Each week it seems that a new post-punk/dream pop/new wave song catches my ear and reminds me of the unlimited well of music waiting to be heard. After the latest Miserable tour was announced, I realized I had been tragically overlooking Sydney, Australia’s Death Bells. The sextet released a self-titled EP in 2016 followed by a full-length, Standing At The Edge Of The World, and are already preparing for their next record–all in the midst of touring and relocating to Los Angeles. In the same realm as Drab Majesty, Them Are Us Too and Wax Idols, Death Bells’ music harks to the 80s origins of its ancestral sounds while propelling toward the future in a vein completely their own. Vocalist Will Canning talked to us before the band makes their journey across the ocean for their upcoming tour…
WC: I think we’ve gotten much better at playing our instruments. The music we are writing now is much more dynamic and exciting. When we did the first EP, we were quite limited with what we could actually produce. Between us we had no technical knowledge, a drum machine and a few guitars. It was a bedroom record. We’re moving into proper studio territory now. We want to make very glamorous music.
As far as our personal relationships go, it feels like we have a lot of shared memories. It’s like old friends getting together to do something we all enjoy. That’s a nice feeling to share.
Do you hope people feel a certain way or think about anything particular when listening to Death Bells?
WC: Not exactly. I know how the music makes me feel when we perform; it’s a very cathartic process, like exorcising all the bad and letting all that’s positive take hold. People have told us many times that they relate to the music more once they watch us play. Maybe that personal catharsis takes the music some place more real. The short answer is no, though. We make the music because we like making the music and people can take away from it whatever they want.

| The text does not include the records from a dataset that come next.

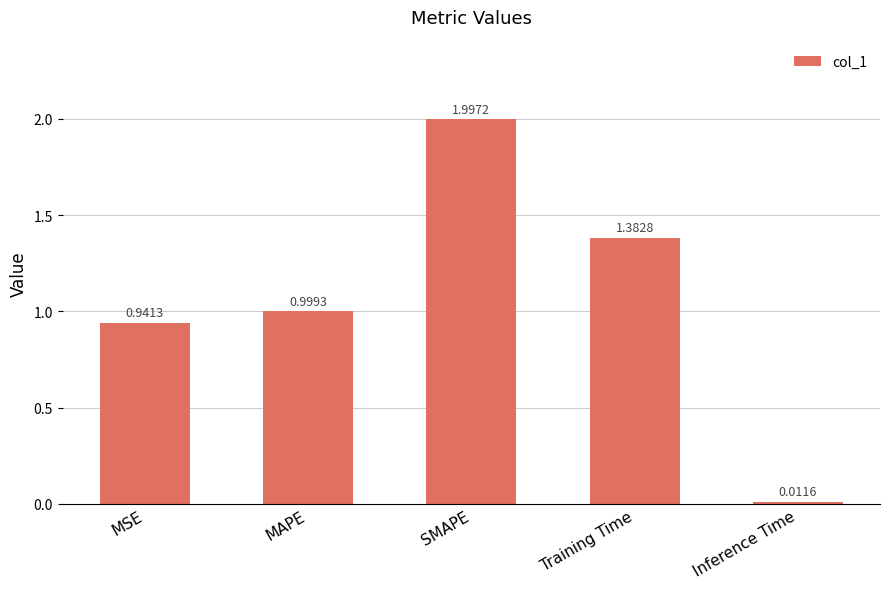

What is the maximum value shown in the chart?

2.0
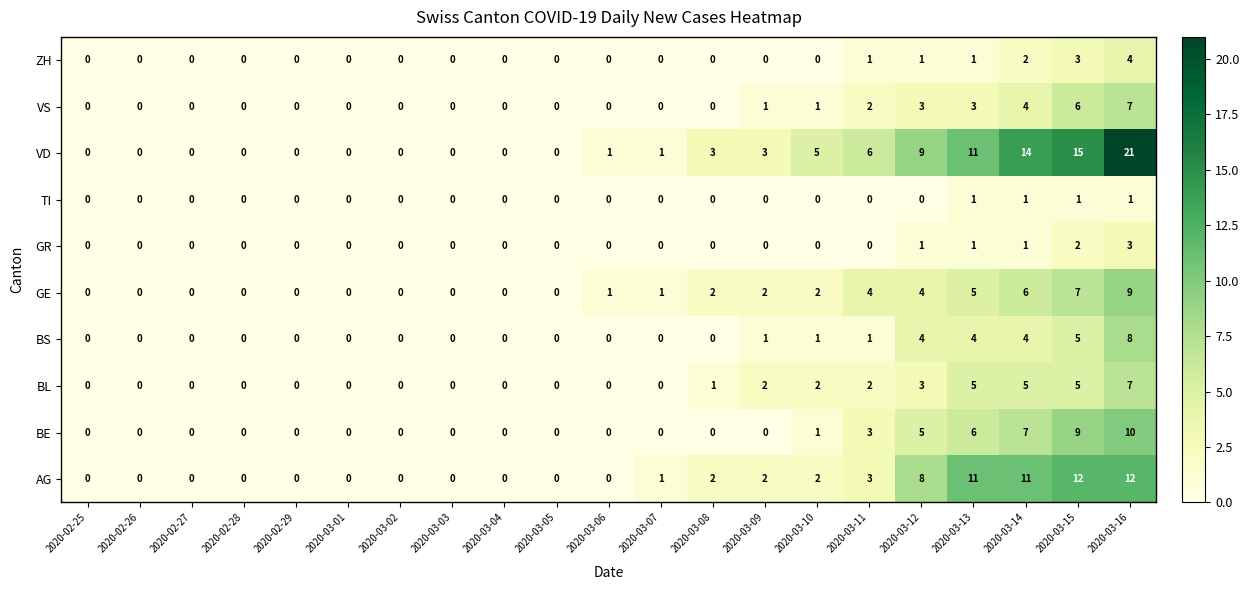

Read the BL value at 2020-03-16.

7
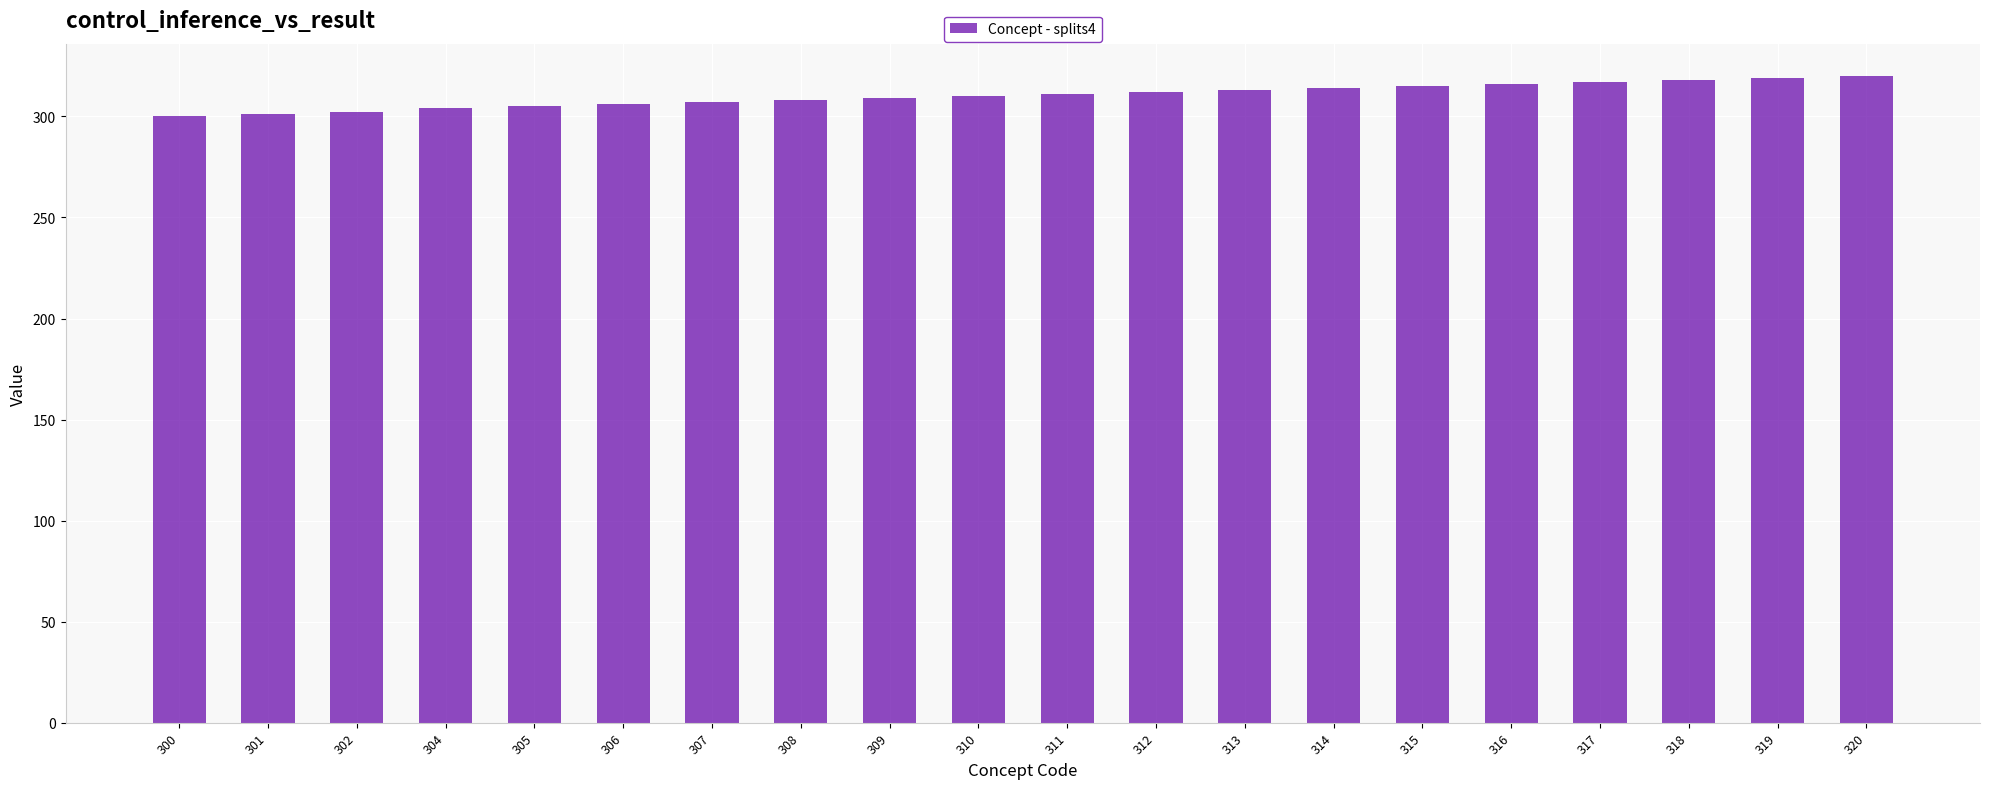

How many series are shown in this chart?

1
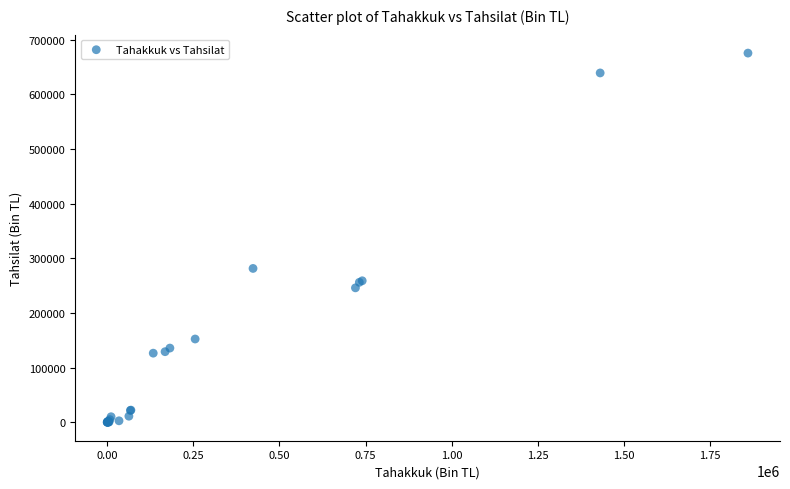

What Y value in the scatter plot is closest to 337820?

281537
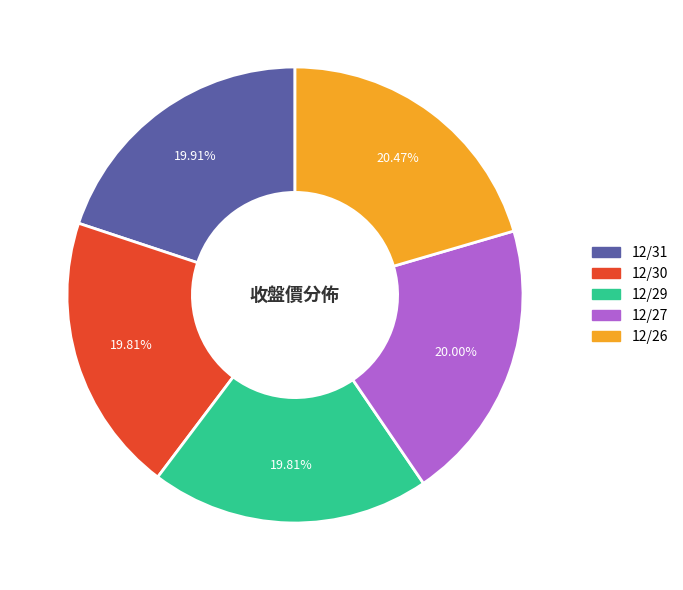

What is the total percentage of 12/30 and 12/26?

40.3%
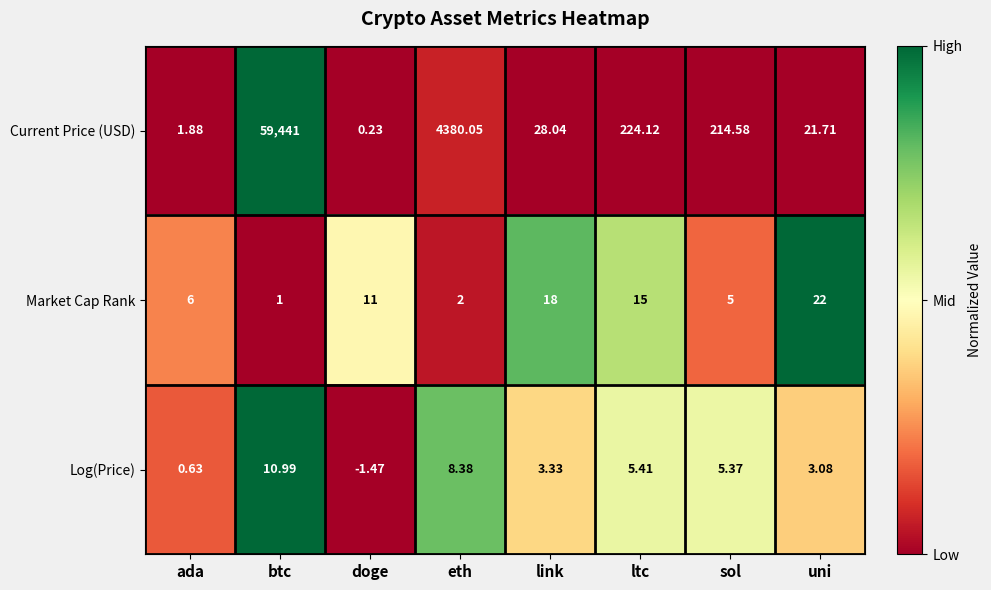

Which series has the largest total across all categories?

Current Price (USD)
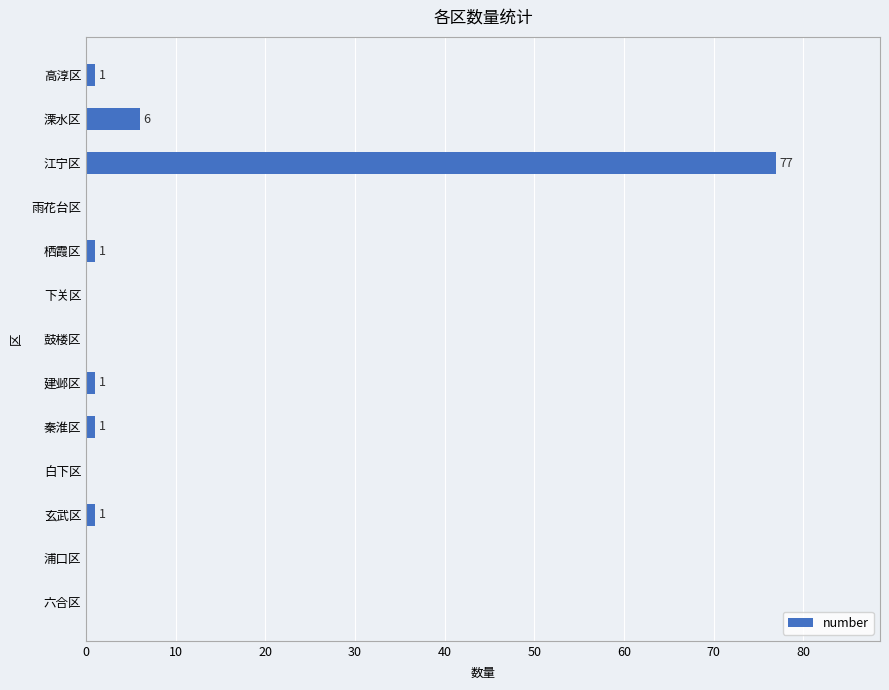

True or false: the data shows 50 at 下关区.

False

It’s a broad question, but what inspires you when you write and create music?
WC: It’s a necessity at this point. I don’t think any of us are happy unless we’re making art in some way.
Standing At The Edge Of The World is still a fairly young record, but have you started writing or thinking about the next one yet?
WC: The next one is mostly written at this point. I’m not going to speak too much about it yet, but this is a very exciting time for us.
What’s the creative process like in a band with 6 members?
WC: It can be chaotic or messy but beautiful things often come about from the mess. Usually Maurice will come to rehearsal with a bass part and we’ll start to piece together ideas around that. Everyone sticks to their instrument now which is nice; all the ego has been squashed over the last four years. We focus now on just doing our own little bit as best we can to build the whole.
There’s such a tight knit and incredible new wave/post-punk scene in and surrounding LA and in California in general, including fellow Australian-turned-LA experimental post-punks VOWWS. What are you most looking forward to about the band’s move there?
WC: We like VOWWS a lot, we played with them in Austin. Los Angeles feels very homey. I think it’s like a big Sydney in many ways. The scale of that city always leaves us feeling bewildered and perplexed. I’m looking forward to feeling that way for a while.
You’re touring with Miserable and Fearing next month and playing HOCO Fest soon after. What can we expect in the near future for Death Bells?
WC: Everyone in every city who has been waiting to see us will probably have the chance by the end of the year. A lot of things are up in the air right now, but we all hope to see it solidify. We’re just gonna be around. Come and say hello.